Receiving previously ensures that we’re prepared. When Christ told His disciples to cast their nets on the right side of the ship, there were so many fish that the nets broke and the ship began to sink (Luke 5:6). How many more fish could they have received if they had a bigger net and better boat? It’s interesting to note that when the same thing happened three years later the nets didn’t break (John 21:11). Maybe they learned their lesson and got stronger nets.
14. Love the Giver
Gifts mean the most when they come from those we love the most. God understands that, so when God commands us to love Him, it’s not because He needs our love. It’s because we need our love for Him in order to fully receive.
15. Have Faith in Christ
This one should be used first and throughout all the other steps. “. . .men began to exercise faith in Christ; and thus by faith, they did lay hold upon every good thing” (Moroni 7:25). The whole universe obeys and honors Christ because He is the Creator and the only perfect man to ever live, so we ask for and receive gifts in His name because the universe will respond to us for His sake, not for our sake.
Word of Caution
The only danger I can see in following the 15 steps above is that we could become motivated by selfishness, wanting to see how much we ourselves can receive. That’s why the most important thing we should want to receive is charity, the capacity to love others and to know how to express that love. We could receive the whole world and still be nothing if we don’t have charity (1 Corinthians 13:2). But if charity is our primary focus, then we can’t go wrong.
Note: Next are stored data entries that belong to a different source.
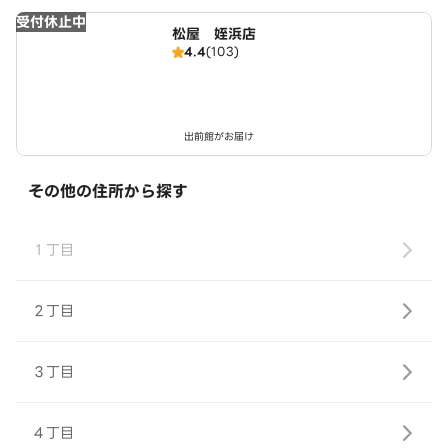
受付休止中
松屋 姪浜店
4.4
(103)
出前館がお届け
その他の住所から探す
１丁目
２丁目
３丁目
４丁目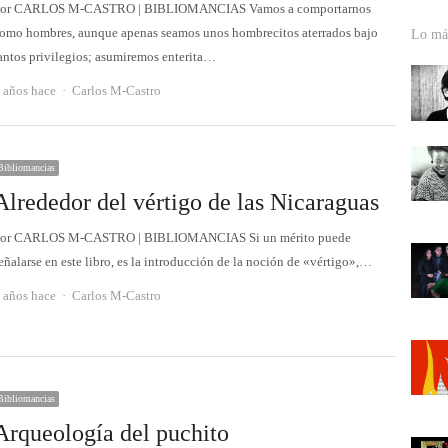
or CARLOS M-CASTRO | BIBLIOMANCIAS Vamos a comportarnos
omo hombres, aunque apenas seamos unos hombrecitos aterrados bajo
Lo más
antos privilegios; asumiremos enterita…
Autor
 años hace
Carlos M-Castro
Bibliomancias
Alrededor del vértigo de las Nicaraguas
or CARLOS M-CASTRO | BIBLIOMANCIAS Si un mérito puede
eñalarse en este libro, es la introducción de la noción de «vértigo»,…
Autor
 años hace
Carlos M-Castro
Bibliomancias
Arqueología del puchito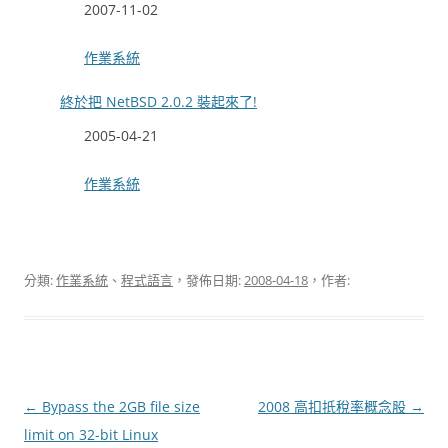
日期
2007-11-02
關於
作業系統
終於把 NetBSD 2.0.2 裝起來了!
日期
2005-04-21
關於
作業系統
分類:
作業系統
、
程式語言
，發佈日期:
2008-04-18
，作者:
文
←
Bypass the 2GB file size
2008 高扣抵稅率概念股
→
章
limit on 32-bit Linux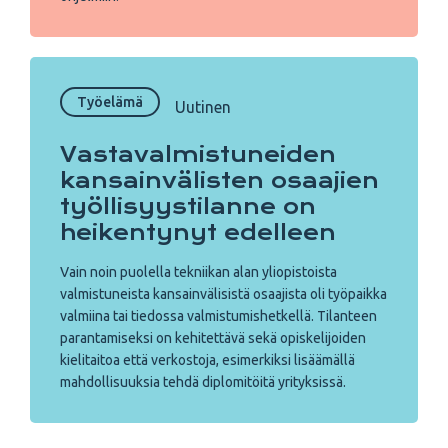
Työelämä
Uutinen
Vastavalmistuneiden
kansainvälisten osaajien
työllisyystilanne on
heikentynyt edelleen
Vain noin puolella tekniikan alan yliopistoista
valmistuneista kansainvälisistä osaajista oli työpaikka
valmiina tai tiedossa valmistumishetkellä. Tilanteen
parantamiseksi on kehitettävä sekä opiskelijoiden
kielitaitoa että verkostoja, esimerkiksi lisäämällä
mahdollisuuksia tehdä diplomitöitä yrityksissä.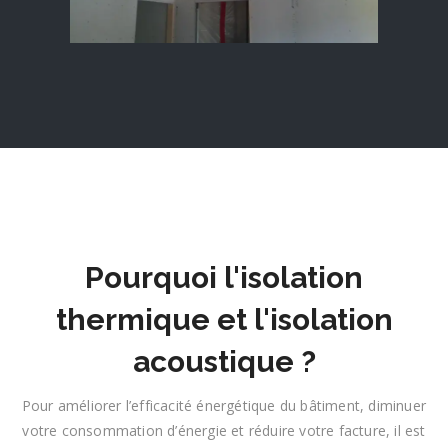
Pourquoi l'isolation
thermique et l'isolation
acoustique ?
Pour améliorer l’efficacité énergétique du bâtiment, diminuer
votre consommation d’énergie et réduire votre facture, il est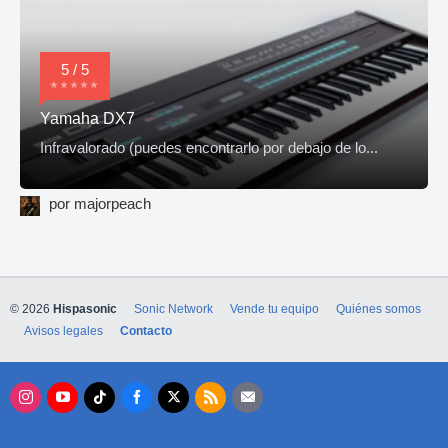
5 / 5
Yamaha DX7
Infravalorado (puedes encontrarlo por debajo de lo...
por majorpeach
© 2026
Hispasonic
Sonic Network
Vende tu equipo
Quiénes somos
Avisos legales
Contacto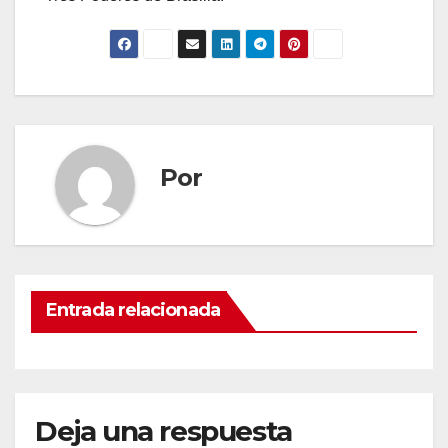
Por
Entrada relacionada
Deja una respuesta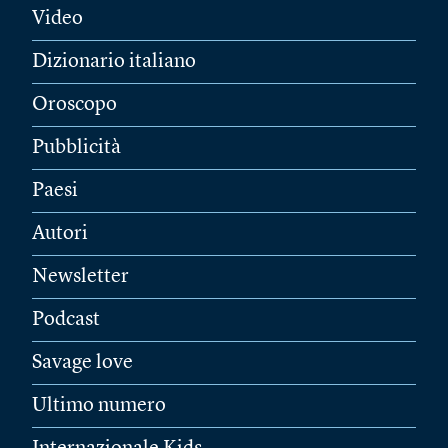
Video
Dizionario italiano
Oroscopo
Pubblicità
Paesi
Autori
Newsletter
Podcast
Savage love
Ultimo numero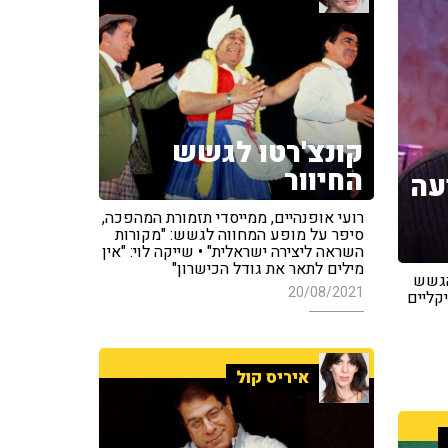
קונצ'רטו לגשש
החיוור
עה
רועי אופנהיים, ממייסדי תזמורת המהפכה,
סיפר על מופע המחווה לגשש: "מקורות
השראה ליצירה ישראלית" • שייקה לוי: "אין
מילים לתאר את גודל הכישרון"
 'הגשש
20/08/2021
קליים
איריס קול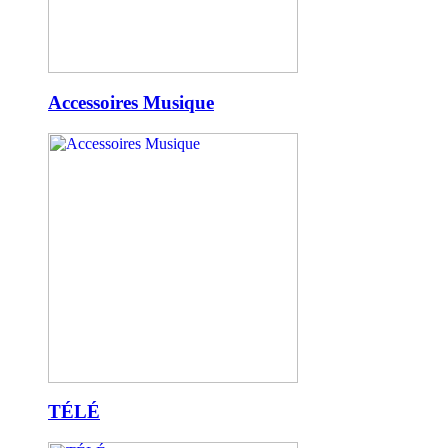
Accessoires Musique
TÉLÉ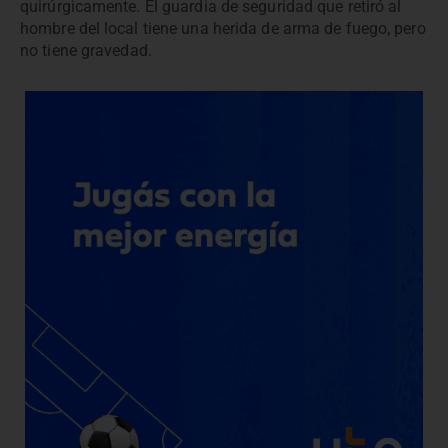
quirúrgicamente. El guardia de seguridad que retiró al
hombre del local tiene una herida de arma de fuego, pero
no tiene gravedad.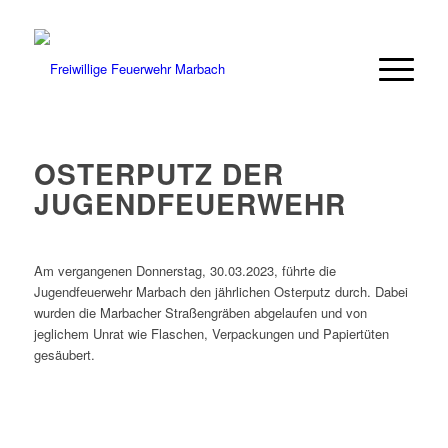
OSTERPUTZ DER
JUGENDFEUERWEHR
Am vergangenen Donnerstag, 30.03.2023, führte die
Jugendfeuerwehr Marbach den jährlichen Osterputz durch. Dabei
wurden die Marbacher Straßengräben abgelaufen und von
jeglichem Unrat wie Flaschen, Verpackungen und Papiertüten
gesäubert.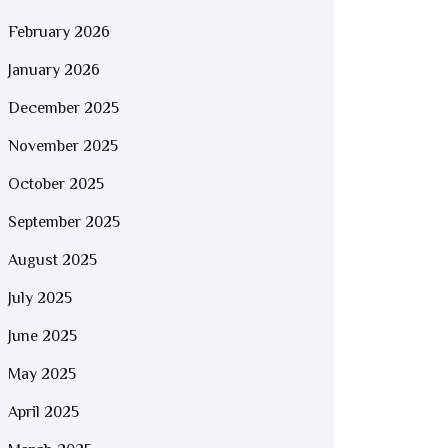
February 2026
January 2026
December 2025
November 2025
October 2025
September 2025
August 2025
July 2025
June 2025
May 2025
April 2025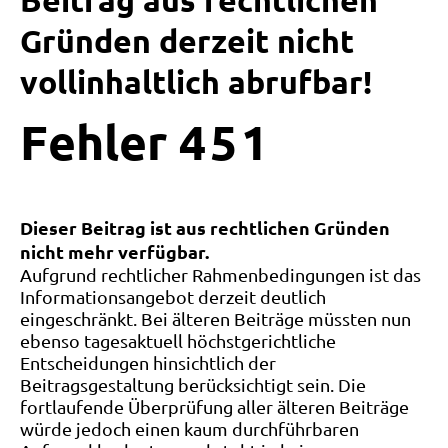
Beitrag aus rechtlichen
Gründen derzeit nicht
vollinhaltlich abrufbar!
Fehler
4
5
1
Dieser Beitrag ist aus rechtlichen Gründen
nicht mehr verfügbar.
Aufgrund rechtlicher Rahmenbedingungen ist das
Informationsangebot derzeit deutlich
eingeschränkt. Bei älteren Beiträge müssten nun
ebenso tagesaktuell höchstgerichtliche
Entscheidungen hinsichtlich der
Beitragsgestaltung berücksichtigt sein. Die
fortlaufende Überprüfung aller älteren Beiträge
würde jedoch einen kaum durchführbaren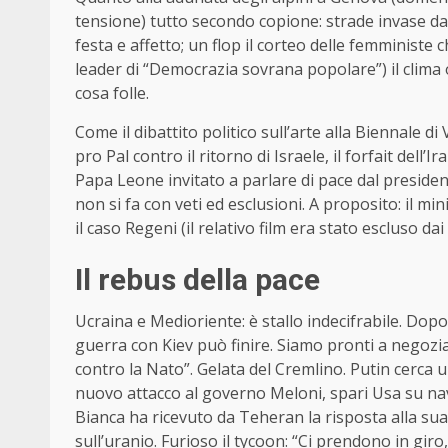
tensione) tutto secondo copione: strade invase dall
festa e affetto; un flop il corteo delle femminist
leader di “Democrazia sovrana popolare”) il clima o
cosa folle.
Come il dibattito politico sull’arte alla Biennale 
pro Pal contro il ritorno di Israele, il forfait del
Papa Leone invitato a parlare di pace dal presid
non si fa con veti ed esclusioni. A proposito: il mini
il caso Regeni (il relativo film era stato escluso dai 
Il rebus della pace
Ucraina e Medioriente: è stallo indecifrabile. Dopo
guerra con Kiev può finire. Siamo pronti a negozi
contro la Nato”. Gelata del Cremlino. Putin cerca 
nuovo attacco al governo Meloni, spari Usa su nav
Bianca ha ricevuto da Teheran la risposta alla su
sull’uranio. Furioso il tycoon: “Ci prendono in gir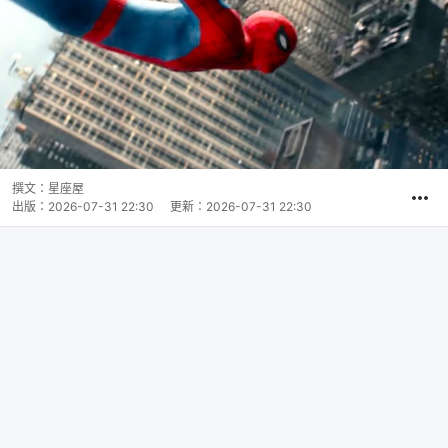
撰文：
星座屋
出版：
2026-07-31 22:30
更新：
2026-07-31 22:30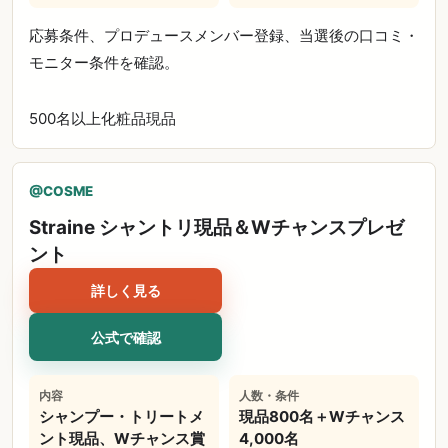
応募条件、プロデュースメンバー登録、当選後の口コミ・
モニター条件を確認。
500名以上
化粧品
現品
@COSME
Straine シャントリ現品＆Wチャンスプレゼ
ント
詳しく見る
公式で確認
内容
人数・条件
シャンプー・トリートメ
現品800名＋Wチャンス
ント現品、Wチャンス賞
4,000名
With charity also comes a love for ourselves and an understanding of how much God loves us. And once we understand that, we won’t be so shy about receiving more.
“Wherefore, my beloved brethren, pray unto the Father with all the energy of heart, that ye may be filled with this love, which he hath bestowed upon all who are true followers of his Son, Jesus Christ” (Moroni 7:48, emphasis added).
Notice the word “bestowed.” Charity, like perfection, can only be achieved by receiving it as a gift. We can’t acquire it on our own.